See the Shan Shan Sheng: Reminiscence, paintings and glass sculpture exhibits page.
Decker A and B Galleries, February 15-April 26.
Ming, who lives in Hayward, works internationally. Stephen Beal, president of California College of the Arts described his paintings as “a creative extension of the laws of physics… His works call to mind the laws of the physical universe while appearing to defy them. They contradict our inculcated perceptions of a unified world governed by gravity and they pull us into new, unfamiliar spaces that challenge Western notions of picture plane and perspective. His paintings manipulate time and space: they fuse the East with the West and reveal new, unexplored territory.” Ming’s classical training and his disciplined use of painterly accident (born of constant study and experimentation) combine in such works as Blue World, Universal Valley and various works entitled Mysterious World to evoke beautiful, psychologically charged landscapes where everything is in motion, in flux.
See the Ming Ren: Abstract ink paintings on paper exhibits page.
Decker A and B Galleries, February 15-April 26.

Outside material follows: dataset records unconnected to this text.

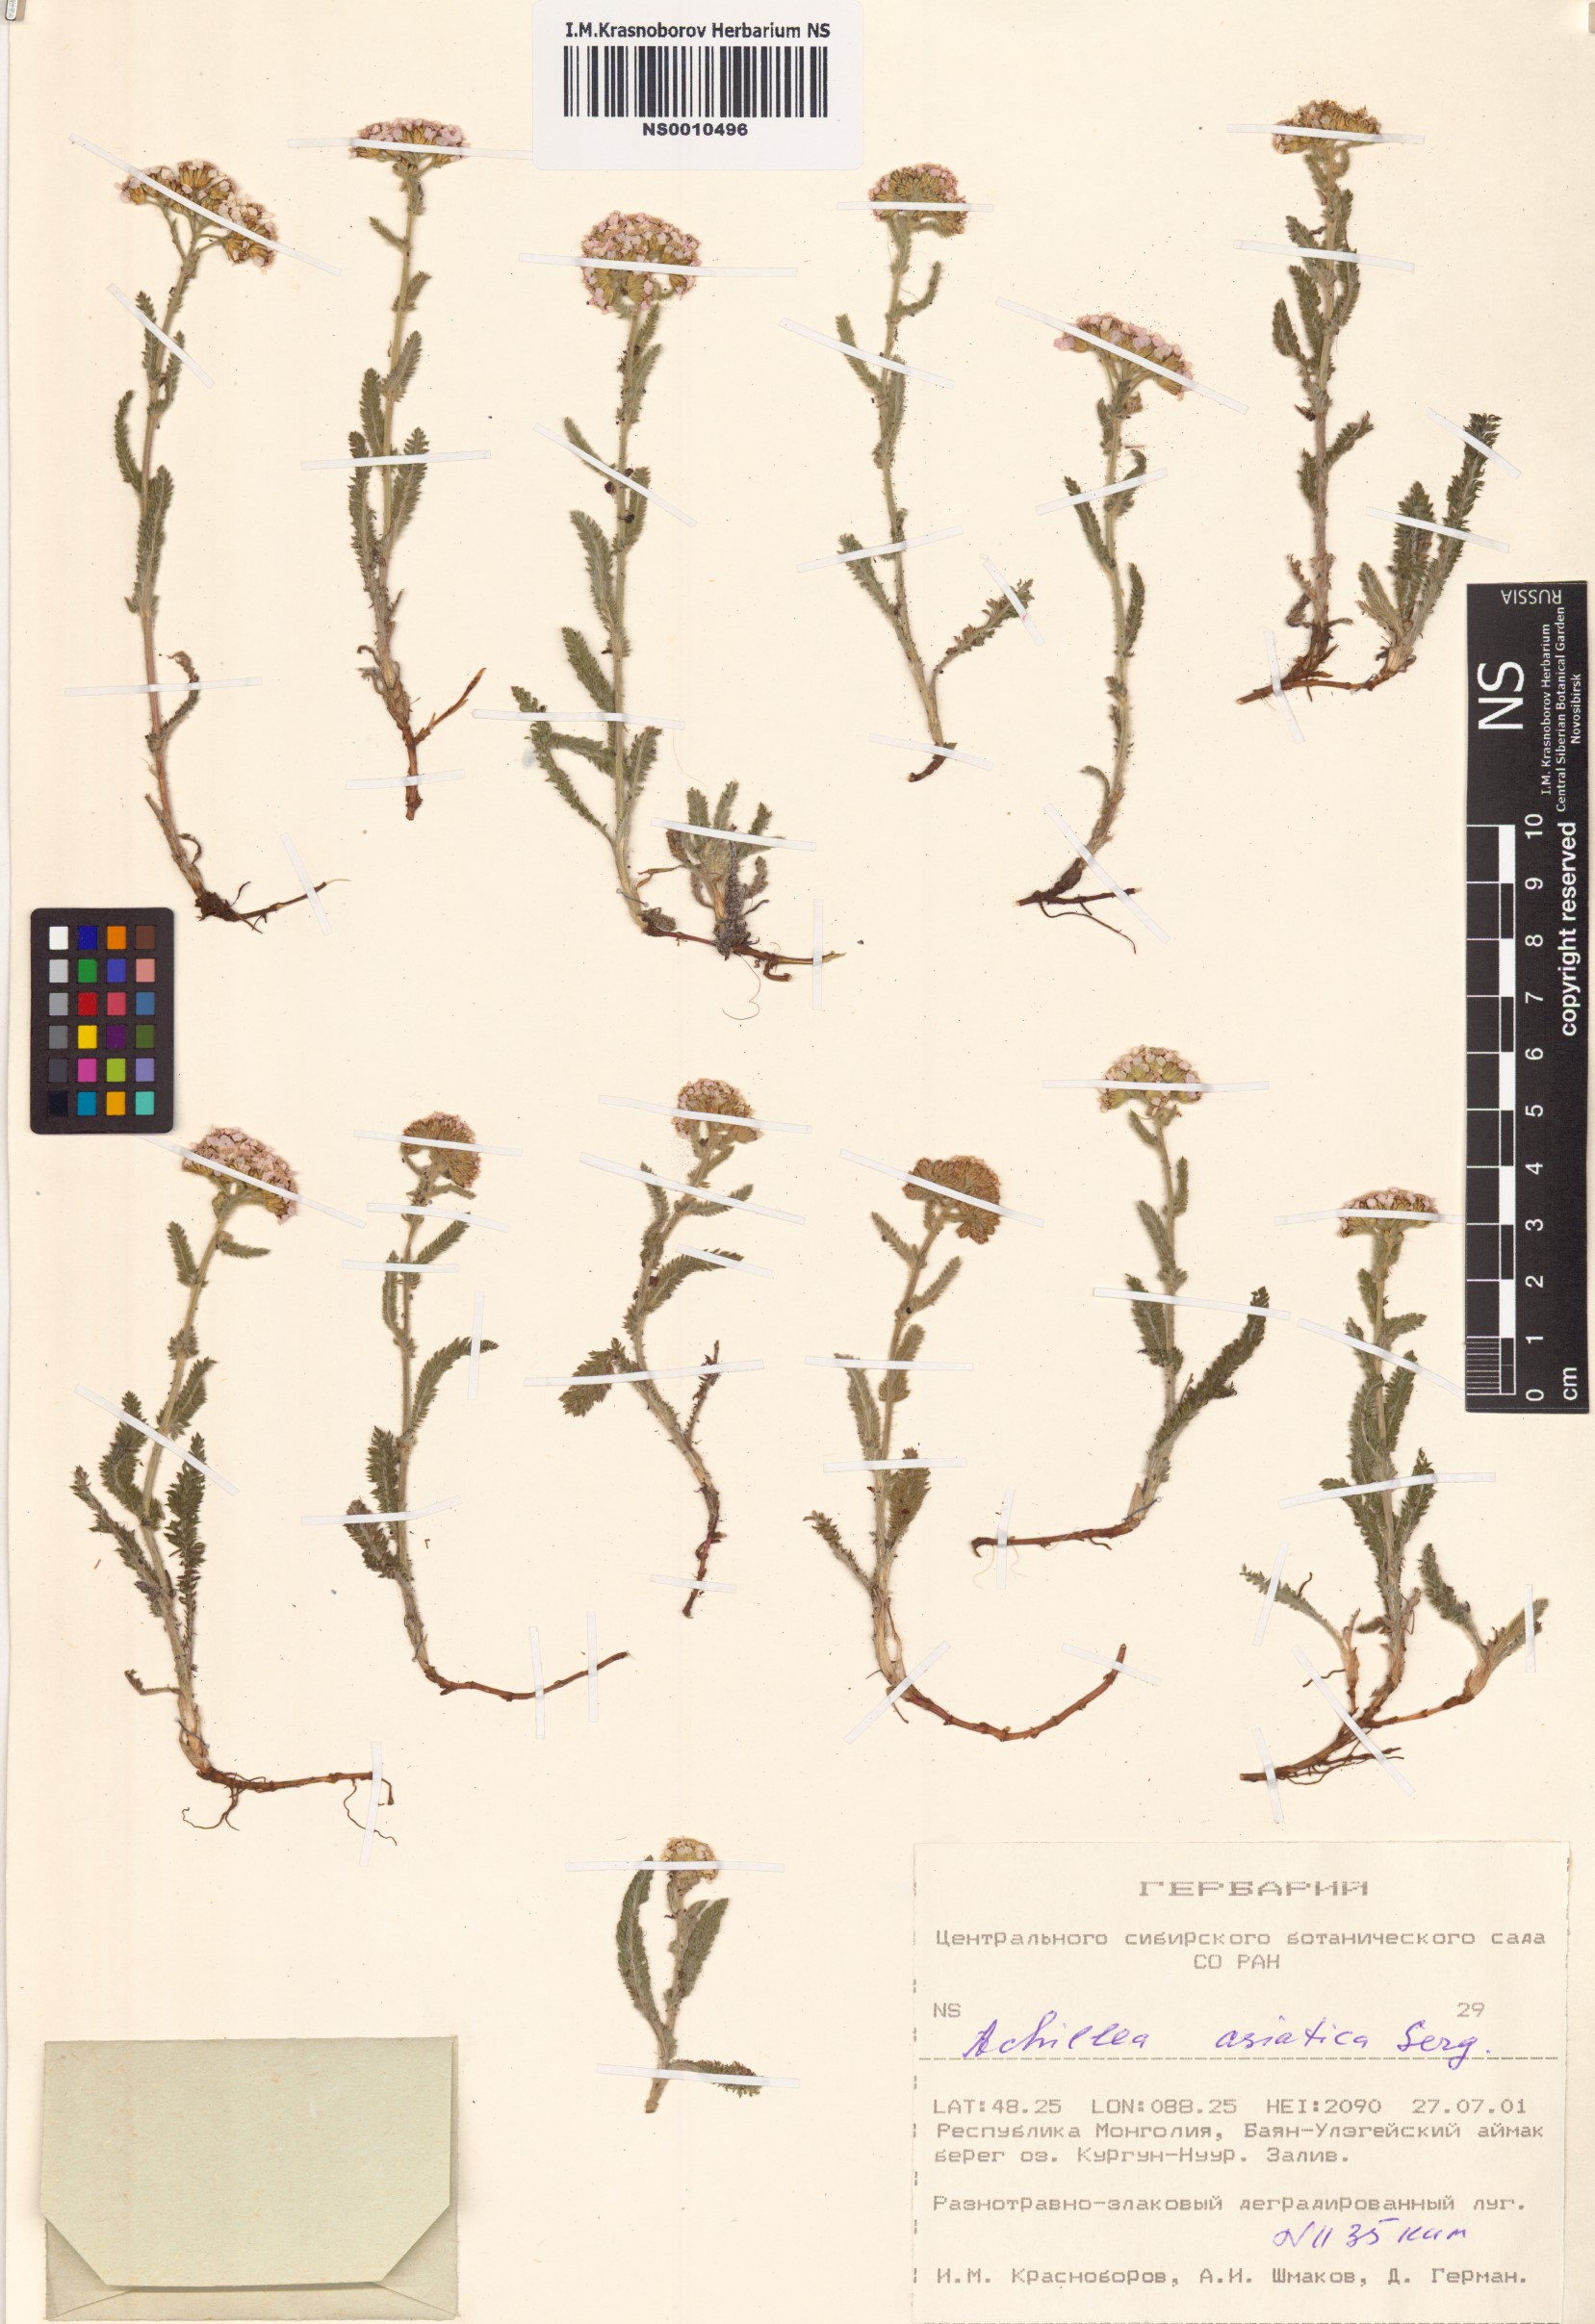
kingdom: Plantae
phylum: Tracheophyta
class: Magnoliopsida
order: Asterales
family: Asteraceae
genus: Achillea
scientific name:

Zhang, who lives in San Francisco, emigrated from China in the 1990s, as did other state- trained artists seeking freedom of expression in the West. Well-known and respected in the art community as an artist and teacher, Zhang recently had a solo show at San Francisco’s prestigious Catharine Clark Gallery. About which I wrote, in Art Ltd., “Hybridity, an aesthetic byword for several decades, has spawned a style of artwork that is ubiquitous … but too often generic, almost corporate, and deracinated: rootless. Not so with the ceramic figures of Wanxin Zhang, a sculptor who came to San Francisco in 1992. He found in the ceramic figure sculptures of Robert Arneson, Stephen De Staebler, Manuel Neri and Viola Frey a tradition that could accommodate his conflicting impulses and loyalties as a young immigrant artist poised between, to employ clichés, old and new, East and West. Zhang’s figure sculptures, which update the 8,000 clay warriors of Xian, embody a contemporary cross-cultural sensibility, but one with a strong point of view… These … works combine pathos with irony, and refuse to serve as either propaganda or satire; they are polyvalent, but not detached.”